Option 2: AWS Console

  1. Open the AWS Config console and switch to your primary region.
  2. Go to Settings in the left navigation.
  3. Under Recording method, choose Edit.
  4. Select Record all resource types supported in this region.
  5. Check Include global resources (e.g. AWS IAM resources).
  6. Save your changes.

Option 3: Terraform

If you manage Config as code, set the recording group explicitly:

resource "aws_config_configuration_recorder" "main" {
  name     = "default"
  role_arn = aws_iam_role.config.arn

  recording_group {
    all_supported                 = true
    include_global_resource_types = true
  }
}

resource "aws_config_configuration_recorder_status" "main" {
  name       = aws_config_configuration_recorder.main.name
  is_enabled = true
  depends_on = [aws_config_delivery_channel.main]
}

Tip: If you run Config in multiple regions, only set include_global_resource_types = true in one of them. Use a Terraform variable or a count condition so the flag is true for your home region and false everywhere else. That keeps IAM recorded once without paying for duplicate configuration items.

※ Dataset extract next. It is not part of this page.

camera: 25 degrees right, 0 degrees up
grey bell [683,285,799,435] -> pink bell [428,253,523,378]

How to prevent it from happening again

Fixing one recorder is easy. Keeping the setting correct across every account and region as your organization grows is the real challenge. A few approaches that hold up over time:

Deploy Config through the organization, not per account

Use AWS Organizations with a delegated administrator for Config, or roll out recorders via CloudFormation StackSets. When the recording group is defined in one place and pushed to every account, there is no opportunity for an individual account to be set up without global resources.

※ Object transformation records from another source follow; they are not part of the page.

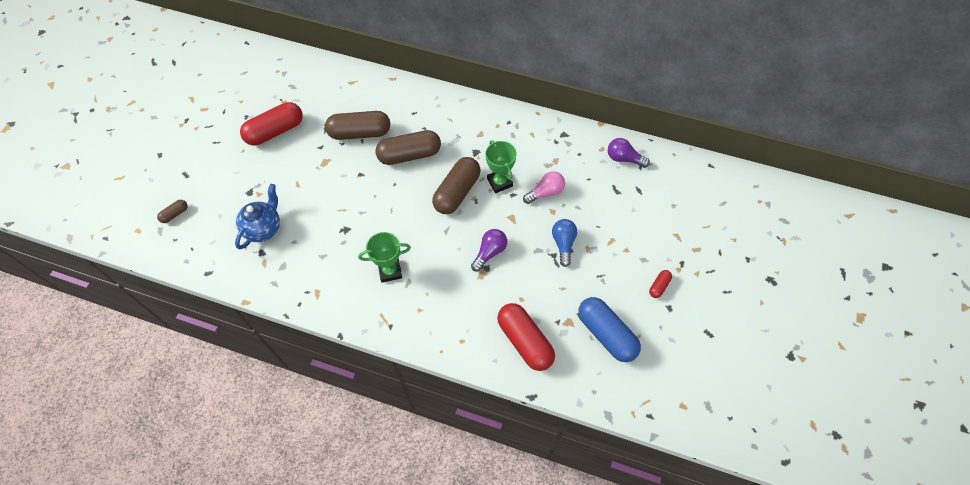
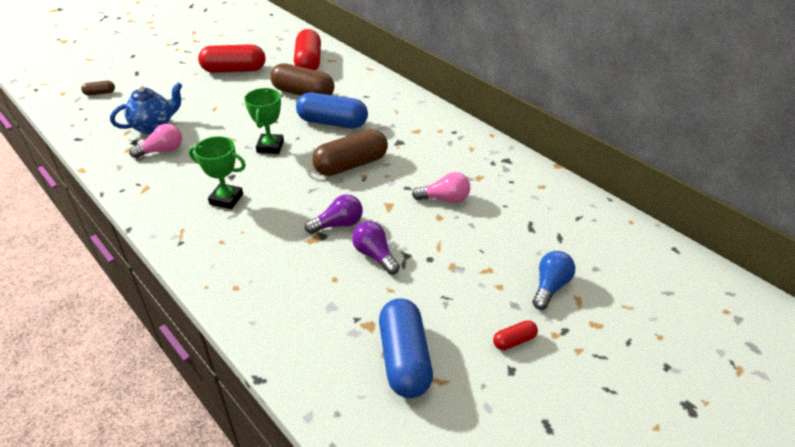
camera: 30 degrees right, 20 degrees down
brown capsule [375,130,441,165] -> blue capsule [296,93,368,128]
green trophy [485,140,517,193] -> green trophy moved to [244,88,284,154]
red capsule [497,303,555,371] -> red capsule moved to [294,29,321,70]
blue light bulb [552,219,577,267] -> blue light bulb moved to [532,251,575,310]
purple light bulb [608,138,650,168] -> purple light bulb moved to [352,221,400,274]
none -> pink light bulb [129,124,182,158]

Gate it in CI/CD with policy-as-code

If your Config recorders live in Terraform, add a check in your pipeline that fails the plan when include_global_resource_types is not enabled in your designated region. A small OPA/Conftest policy works well:

package config_recorder

deny[msg] {
  resource := input.resource_changes[_]
  resource.type == "aws_config_configuration_recorder"
  rg := resource.change.after.recording_group[_]
  rg.all_supported == true
  rg.include_global_resource_types == false
  msg := "Config recorder must record global resources in the primary region"
}

Continuously monitor with Lensix

Drift happens. Someone edits a recorder by hand during an incident, a new account joins without the right baseline, or a Terraform import overwrites the setting. Lensix runs the account_configglobal check on a schedule across all your accounts, so a recorder that quietly loses global recording surfaces as a finding instead of waiting to be discovered during an audit or a breach.


Best practices

  • Enable global recording in exactly one region. Pick your primary region and keep the flag off everywhere else to avoid duplicate configuration items and the cost that comes with them.
  • Record all supported resource types. Unless you have a specific reason to scope down, allSupported: true gives you the broadest coverage and the fewest surprises.
  • Pair Config with CloudTrail. Config tells you what the configuration looked like over time, CloudTrail tells you who made the call. You want both for IAM investigations.
  • Set up Config rules for IAM. Once global resources are recorded, layer on rules like iam-user-no-policies-check and iam-password-policy so you catch risky identity configurations automatically.
  • Aggregate findings. Use a Config aggregator or a central security account so identity changes across the whole organization land in one place your security team actually watches.

Recording global resources is a one-line change, but it closes a gap that sits directly over your account's most sensitive surface. Turn it on, enforce it in your pipeline, and let continuous monitoring catch any drift before someone else does.